• Excerpted text:
"""
The City Waites is a British early music ensemble. Formed in the early 1970s, they specialise in English music of the 16th and 17th centuries from the street, tavern, theatre and countryside — the music of ordinary people. They endeavour to appeal to a wide general audience as well as to scholars. They have toured the UK, much of Europe, the Middle East, the Far East and the USA, performing everywhere from major concert halls and universities to village squares. Collaborations include the National Theatre, the Royal Shakespeare Company and Shakespeare's Globe. They can be heard on several movie and TV soundtracks; they broadcast frequently and have made more than 30 CDs.

Performers

Lucie Skeaping 

Lucie Skeaping sings and plays the baroque violin. She is also founder-director of the Burning Bush, a band which explores klezmer (traditional Jewish music) as well as Arab-influenced music (another member of the band, Robin Jeffrey, plays Middle Eastern instruments). She presents BBC Radio 3's Early Music Show and other programmes which showcase early music ensembles of the UK and other countries. She has written the award-winning school book Let's Make Tudor Music and her "Musical Mystery Tour" visits numerous schools each year. Her many CDs include Home Sweet Home (with Ian Partidge), a celebration of 19th century parlour music, and English National Songs. Her book Broadside Ballads won the Music Industry Award for Best Classical Music Publication 2006. Her latest publication is Who Gave Thee Thy Jolly Red Nose?, an anthology of recorder music.

Douglas Wootton 
Douglas Wootton is one of the few tenors who accompany themselves on the lute. He also plays bandora, cittern, and tabor. Due to his promotion of the band they were voted the second-best Folk Band of the Year in the pages of Melody Maker. His down-to-earth approach sets the tone for the band. He also writes musicals for children.

Roddy Skeaping
Roddy Skeaping was involved in the Early Music revival from its earliest days, working with the Academy of Ancient Music, David Munrow's Early Music Consort and the Consort of Musicke. He was appointed Leverhulme Research Fellow at the Royal College of Music where he also taught the viola da gamba. As a composer he creates all the group's musical arrangements and has also written scores for the Royal National Theatre, Shakespeare's Globe, the Royal Shakespeare Company and several historical feature films.
"""
Recorded Data
"""
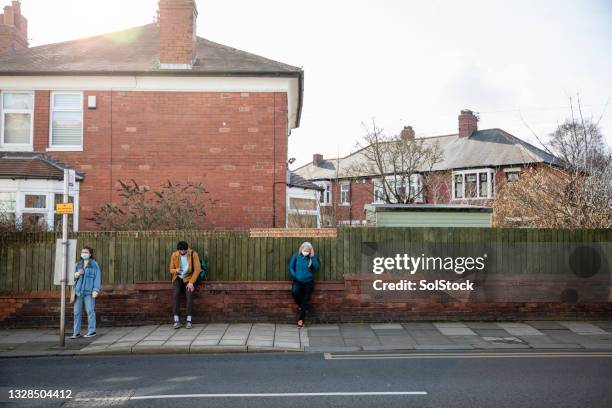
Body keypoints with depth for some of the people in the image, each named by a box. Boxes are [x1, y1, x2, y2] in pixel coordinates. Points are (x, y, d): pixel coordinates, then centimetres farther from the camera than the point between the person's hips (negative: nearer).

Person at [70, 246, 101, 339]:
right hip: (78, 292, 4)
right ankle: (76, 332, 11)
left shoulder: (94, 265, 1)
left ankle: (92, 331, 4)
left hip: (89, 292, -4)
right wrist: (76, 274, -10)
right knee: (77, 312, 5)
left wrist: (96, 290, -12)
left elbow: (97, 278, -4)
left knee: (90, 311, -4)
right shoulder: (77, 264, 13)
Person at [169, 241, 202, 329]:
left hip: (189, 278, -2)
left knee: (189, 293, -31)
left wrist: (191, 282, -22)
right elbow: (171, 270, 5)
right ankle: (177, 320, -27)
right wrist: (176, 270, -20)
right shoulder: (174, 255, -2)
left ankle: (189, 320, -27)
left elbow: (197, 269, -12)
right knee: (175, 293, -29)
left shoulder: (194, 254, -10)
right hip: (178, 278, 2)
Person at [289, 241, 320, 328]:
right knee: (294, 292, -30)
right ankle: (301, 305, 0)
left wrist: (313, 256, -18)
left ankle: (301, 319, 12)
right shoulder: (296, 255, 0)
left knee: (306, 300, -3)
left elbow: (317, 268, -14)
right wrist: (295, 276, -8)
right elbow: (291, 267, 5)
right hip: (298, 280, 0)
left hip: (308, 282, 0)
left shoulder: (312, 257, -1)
"""
"""
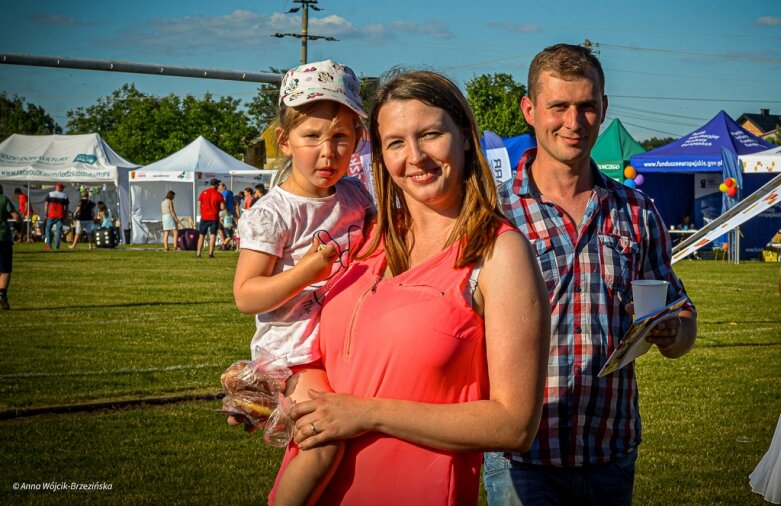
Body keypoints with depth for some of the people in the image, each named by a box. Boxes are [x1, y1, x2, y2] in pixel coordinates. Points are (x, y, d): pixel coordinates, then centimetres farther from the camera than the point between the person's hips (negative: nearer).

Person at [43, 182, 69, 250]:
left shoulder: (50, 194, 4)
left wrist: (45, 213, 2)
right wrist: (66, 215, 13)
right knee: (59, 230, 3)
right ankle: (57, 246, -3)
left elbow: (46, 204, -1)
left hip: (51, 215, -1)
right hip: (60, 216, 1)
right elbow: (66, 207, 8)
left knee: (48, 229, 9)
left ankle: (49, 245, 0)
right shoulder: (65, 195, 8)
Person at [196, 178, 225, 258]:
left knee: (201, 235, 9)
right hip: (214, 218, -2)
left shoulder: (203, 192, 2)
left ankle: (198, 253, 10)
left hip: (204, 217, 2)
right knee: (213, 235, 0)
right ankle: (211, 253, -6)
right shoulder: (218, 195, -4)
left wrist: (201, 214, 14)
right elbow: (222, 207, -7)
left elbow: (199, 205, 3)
"""
• Study questions:
1/ Using the text about the City Waites, answer the following:
(a) Which centuries of English music does the ensemble specialize in?
(b) Besides the lute, which instruments does Douglas Wootton play?
(c) At which institution did Roddy Skeaping teach the viola da gamba?
2/ According to the text about the City Waites, why was the ensemble voted the second-best Folk Band of the Year in the pages of Melody Maker?
Base every answer solely on the text about the City Waites, not on the listing.

• Solution set:
1/
(a) The 16th and 17th centuries.
(b) The bandora, cittern, and tabor.
(c) The Royal College of Music.

2/ The text attributes the vote to Douglas Wootton's promotion of the band.